:: Что нужно сделать ::
[A] Ответьте по отрывку о футуристах и новой власти:
(i) В каком году умер А. Блок?
(ii) Представители какого художественного направления поддерживают новую власть?
(iii) Какой журнал 9 ноября выступил с «Заявлением по поводу „Мистерии-Буфф“»?
[B] Перепишите часть отрывка о футуристах и новой власти, начиная с «Н. Альтман и» и продолжая до «власть — это футуристы.» включительно, заменив «потом» на «позже».

:: Фрагмент текста ::
───

А. Блок не получил своевременного разрешения властей на лече­ние за границей и в 1921 году умер.

В. Маяковский в 1930 году покончил с собой.

Вс. Мейерхольд арестован в 1939 году, будучи 66-летним больным стариком, и в 1940-м расстрелян.

Н. Альтман и Д. Штеренберг были приговорены к своеобразной гражданской смерти: их творче­ство объявлено «формалистическим», т. е. ан­тинародным, и работы после 1932 г. не выставлялись.

Но все это — потом. А пока представители только одного известного художествен­ного направления под­держивают новую власть — это футуристы.

А. М. Эфрос отмечал: «Левые художники дружественно подошли к левым политикам, как люди родственных темпераментов: крайних, последователь­ных и разрушительных. Левые художники говорили левой власти: „Левой государственности соответствует левое искусство. ‹...› Футуризм есть худо­жественный вид коммунизма. Коммунист в искусстве не может не быть фу­туристом“»[208]. И в первой парадигме новой власти пришлось принять протяну­тую руку фу­туристов. (А. В. Луначарский считал, что первой подала руку власть: «Должен сознаться, что пре­жде всего это была моя рука. Я же протянул ее не потому, что был в вос­хи­щении от этих исканий. ‹...› в общей политике Наркомпроса нам необхо­димо было опереться на серьезный коллектив творческих художественных сил. Их я нашел почти исключительно здесь, среди так называемых „левых“ художников»[209]. Думаю, что правы оба свидетеля: желание общего со­трудничества совпадало, хотя и имело разные причины.) Правда, не все, на­ходящиеся у власти, были готовы поступиться своими эстетическими прин­ципами: так, нарком просвеще­ния Союза коммун Северной области М. Ф. Анд­реева всячески противилась постановке «Мистерии-Буфф» В. Маяков­ского в Петрограде, приуроченной к первой годо­вщине Октября (благодаря вмешательству Лу­начар­ского В. Мейерхольд все-таки выпустил этот спектакль). 9 ноября питерский журнал «Жизнь искусства» выступил по горячим следам с критическим «Заявлени­ем по поводу „Мистерии-Буфф“», а в следующем номере опубликовал статью, где говорит­ся: «Самое притязание футуризма — стать официаль­ным искусством очнув­шихся масс представ­ляется мне насильственным. По­истине это брак поне­воле, и не сдержать ус­мешки, когда всегдашние рыцари рекламы карабка­ются на ростру на­родных трибунов»[210].

───

:: Исходные данные ::
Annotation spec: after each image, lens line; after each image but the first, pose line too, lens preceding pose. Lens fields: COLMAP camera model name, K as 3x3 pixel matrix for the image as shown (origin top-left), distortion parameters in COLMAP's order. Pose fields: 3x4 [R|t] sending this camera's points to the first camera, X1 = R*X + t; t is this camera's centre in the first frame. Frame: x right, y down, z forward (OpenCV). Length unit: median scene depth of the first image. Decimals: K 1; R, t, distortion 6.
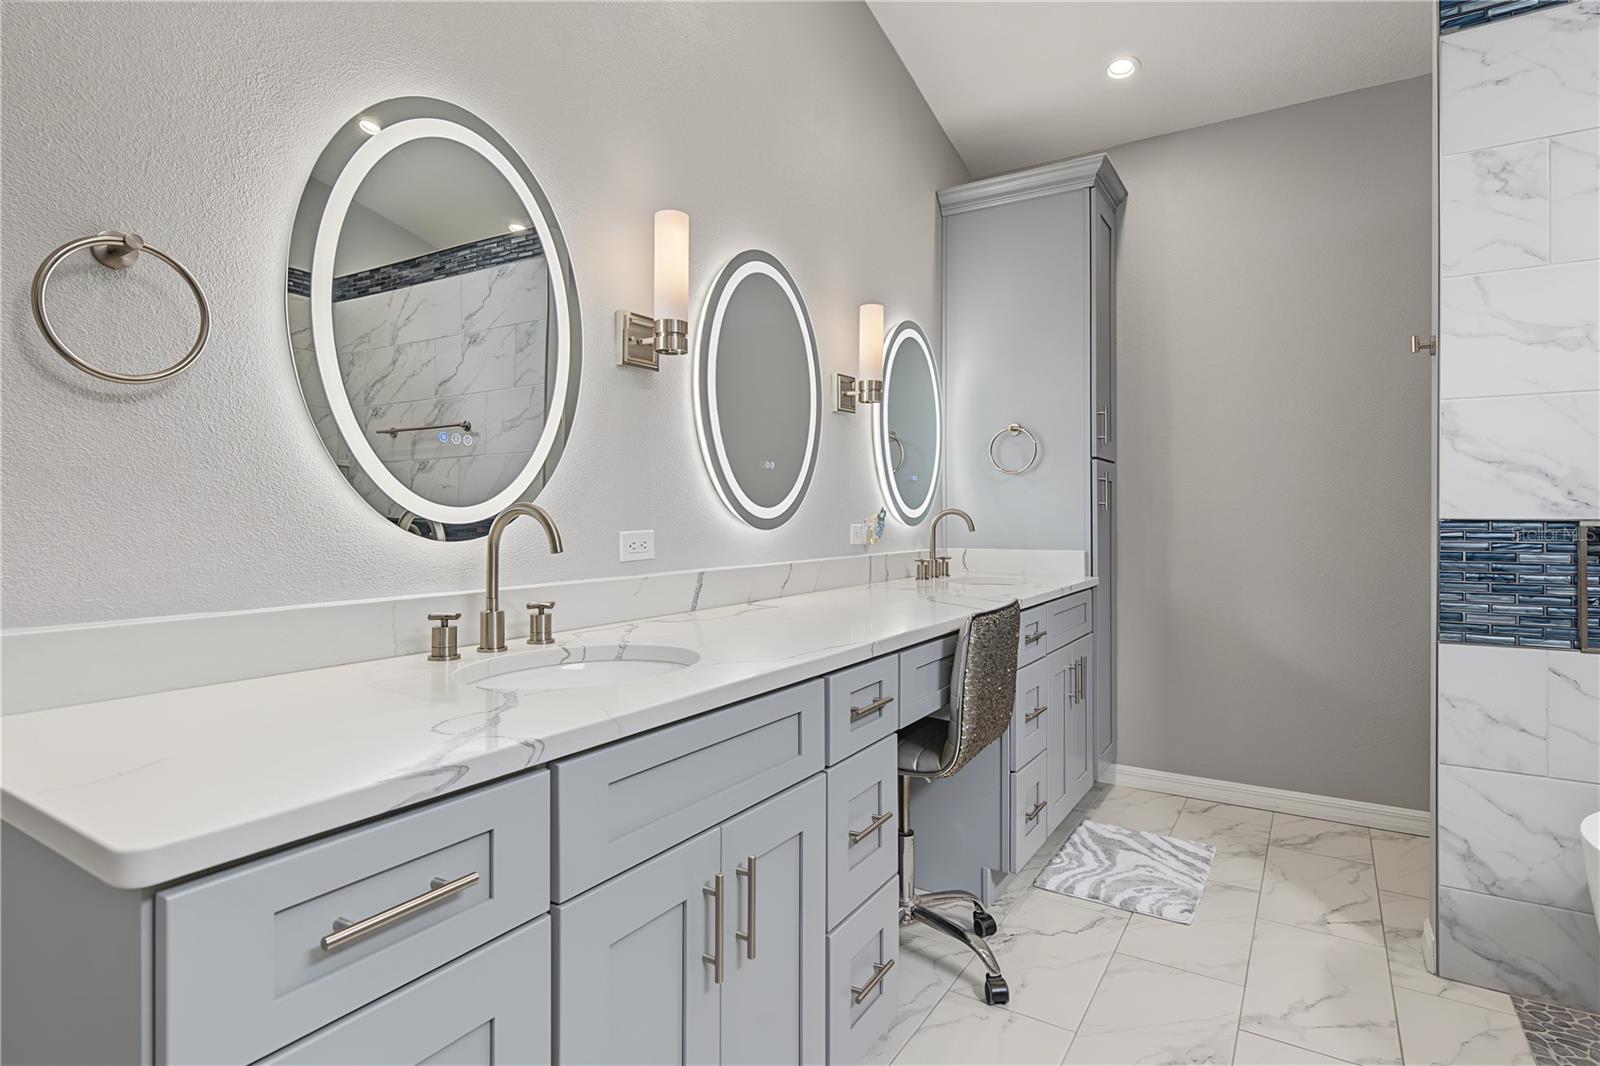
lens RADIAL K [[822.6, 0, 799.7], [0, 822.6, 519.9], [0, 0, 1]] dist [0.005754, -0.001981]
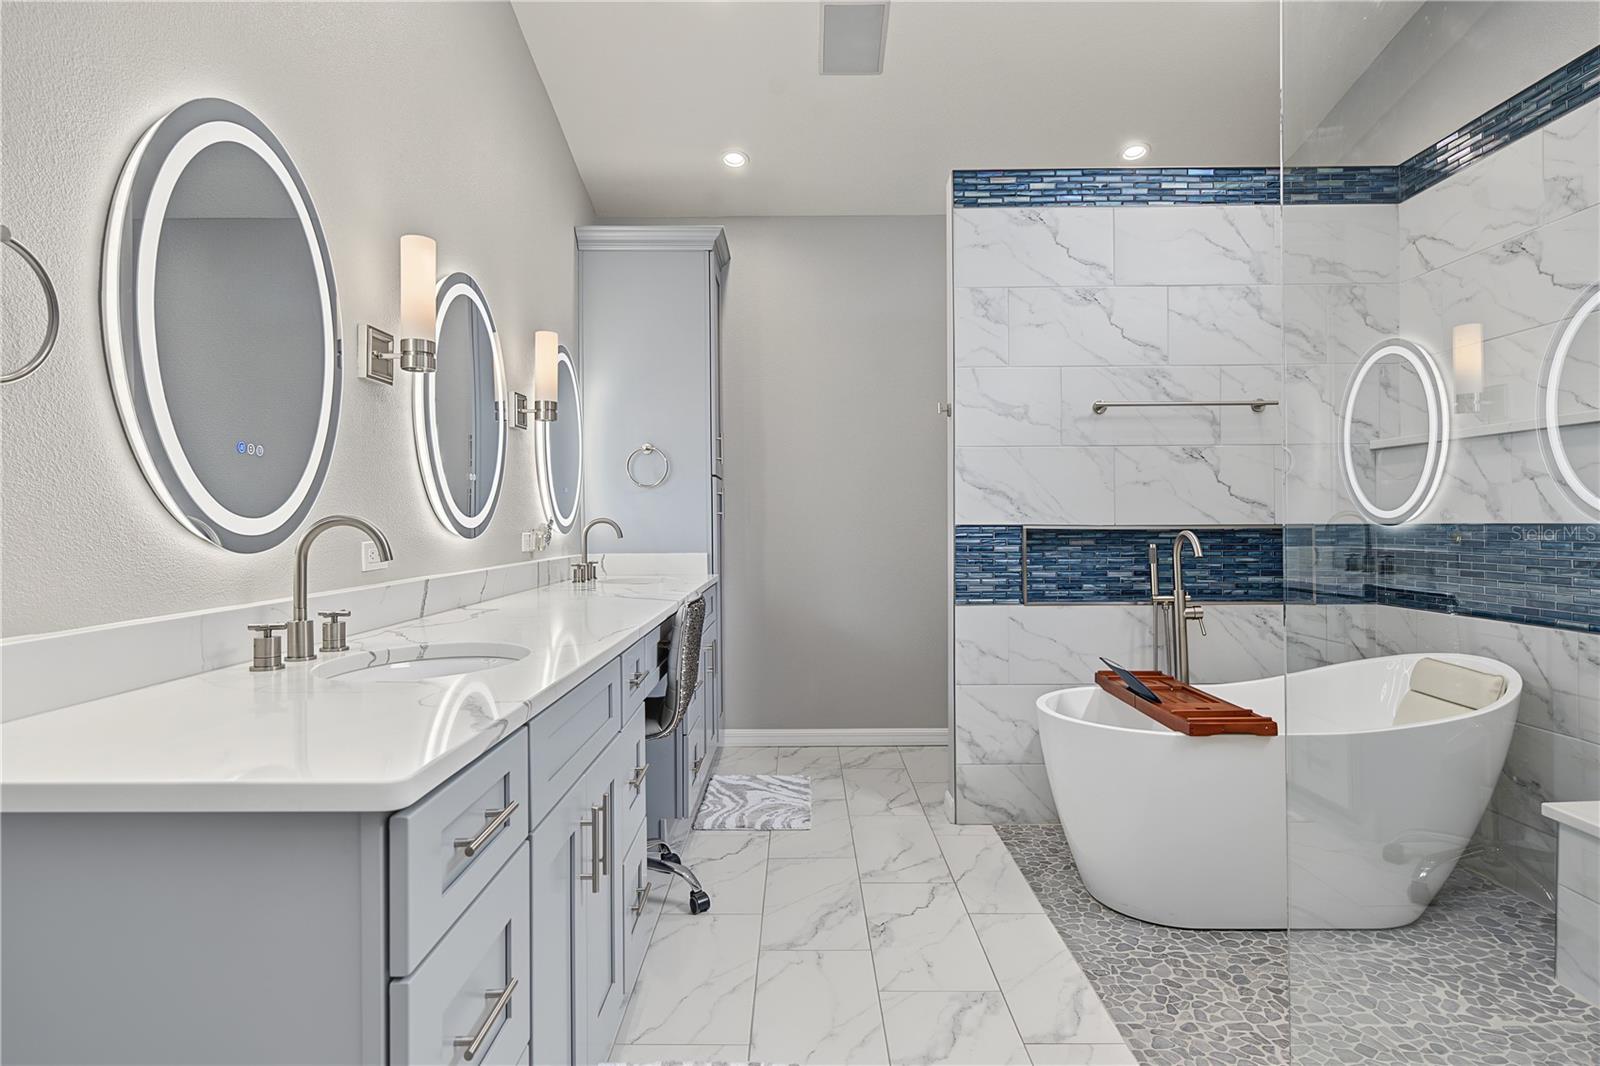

───

:: Ответы ::
[A]
(i) В 1921 году.
(ii) Футуристы.
(iii) Питерский журнал «Жизнь искусства».

[B]
Н. Альтман и Д. Штеренберг были приговорены к своеобразной гражданской смерти: их творче­ство объявлено «формалистическим», т. е. ан­тинародным, и работы после 1932 г. не выставлялись.

Но все это — позже. А пока представители только одного известного художествен­ного направления под­держивают новую власть — это футуристы.